No necesito que me digan que tengo que seguir viviendo, cuando lo único que quiero hacer es seguir a Emma hasta el fin del mundo; no quiero que me recuerden las razones por las que debo seguir respirando, porque ya las conozco muy bien; no deben decirme que todo va a esta bien, cuando lo único que realmente necesito es que me digan que lamentan mi pérdida, que entienden mi dolor, y que puedan llorar conmigo hasta que ya no nos queden más lagrimas.

Pero de entre todas las personas, sé que Gabriel es la última con la que desearía hacer algo así. Él titubea en la puerta y no tarda en despedirse para después marcharse, dejándome solo.

Los minutos pasan y solo puedo observar con detenimiento la pequeña caja. Quiero abrirla, ver que hay dentro, pero no puedo hacerlo, al menos no ahora.

No se cuanto tiempo me quedo observando la pieza de madera en mis manos, pero cuando alguien vuelve a tocar la puerta, la lluvia ha cesado, dejando solo nueves grises en el cielo.

Johanson entra cuando no obtiene respuesta de mí. No esta de guardia, ya que en lugar de su habitual bata blanca, lleva un suéter holgado y unos pantalones de vestir negros. Un estilo muy retro, que no encaja muy bien con su rostro.

—¿Cómo estás? —pregunta, y sé que no me esta hablando como su doctor, sino como un amigo.

—¿Cómo podría estar sabiendo que estoy vivo porque ella no lo esta?

—Eso no es cierto —dice con firmeza—. Tu enfermedad y la de ella eran dos cosas separadas. Aunque tu hubieras encontrado otra forma de salvarte, ella igual habría muerto.

—Pero hubiera podido pasar más tiempo con ella fuera del hospital —digo, y el resentimiento por no haber podido entrar al ensayo clínico crece. Sé que Johanson hizo todo lo posible para que eso ocurriera. No es su culpa que no lo haya logrado, pero necesito encontrar razones que le den sentido a la ausencia de mi esposa.

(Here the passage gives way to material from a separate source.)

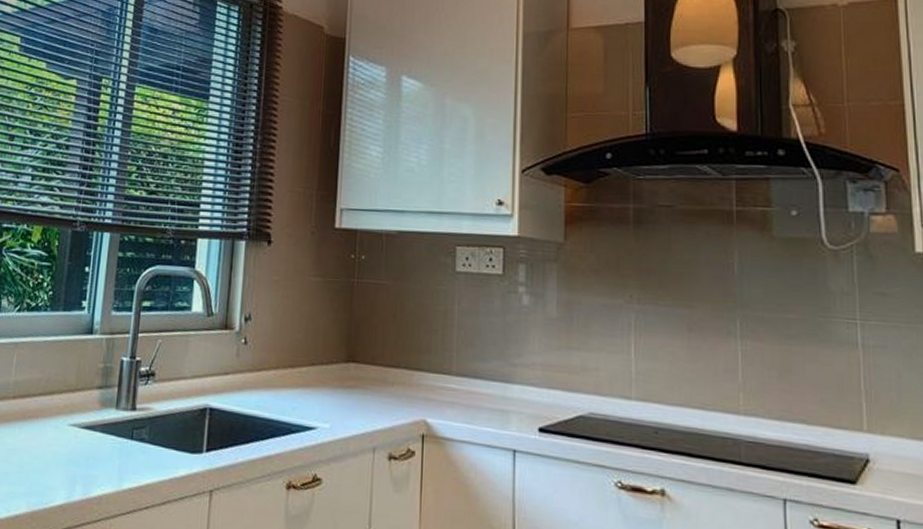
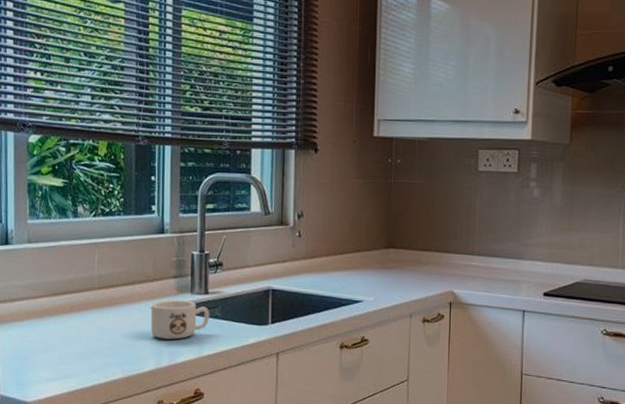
mug: none [65,415,136,467] -> present [150,299,210,340]

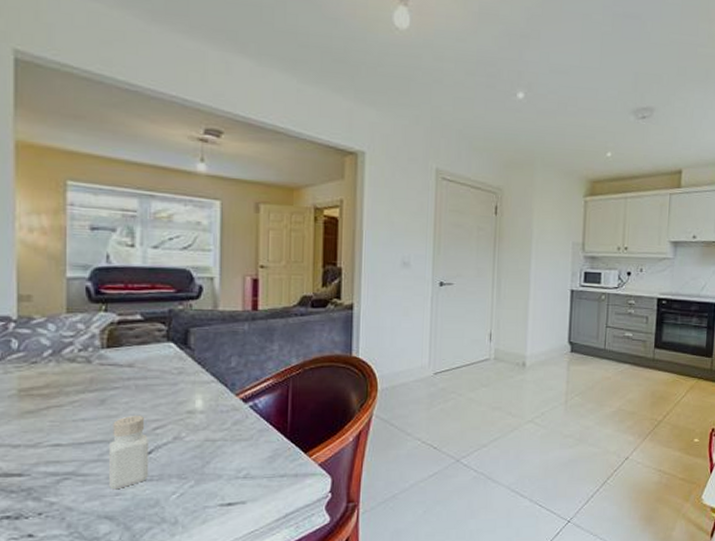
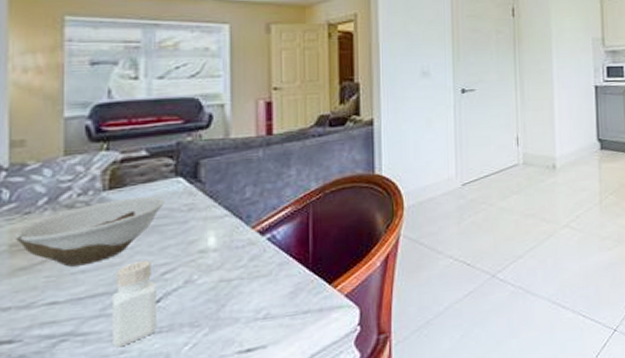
bowl: none [21,357,157,414] -> present [12,196,164,267]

—O hubieras muerto en el intento —explica, acercándose al sofá para sentarse en él—, y de esa forma, el corazón de Emma no te habría salvado.

—¿Acaso el ensayo clínico no fue tan exitoso como pensaba?

—Lo fue. Pero también hubo bajas. Siempre las hay.

Ambos nos quedamos en silencio un momento, sin decir nada, solo nos hacemos compañía mutuamente.

—¿Dejará de doler? —pregunto, y no me refiero al dolor de la operación.

—No lo creo —responde, después de pensarlo por algunos segundos—. Jamás dejará de doler, pero habrá un punto en donde el dolor será aceptable y tendrás que aprender a vivir con eso.

Aprender a vivir sin Emma, definitivamente suena como la más difícil que tendré que hacer en toda mi vida. Aún no sé como voy a lograrlo, pero necesito hacerlo, por ella, por su memoria.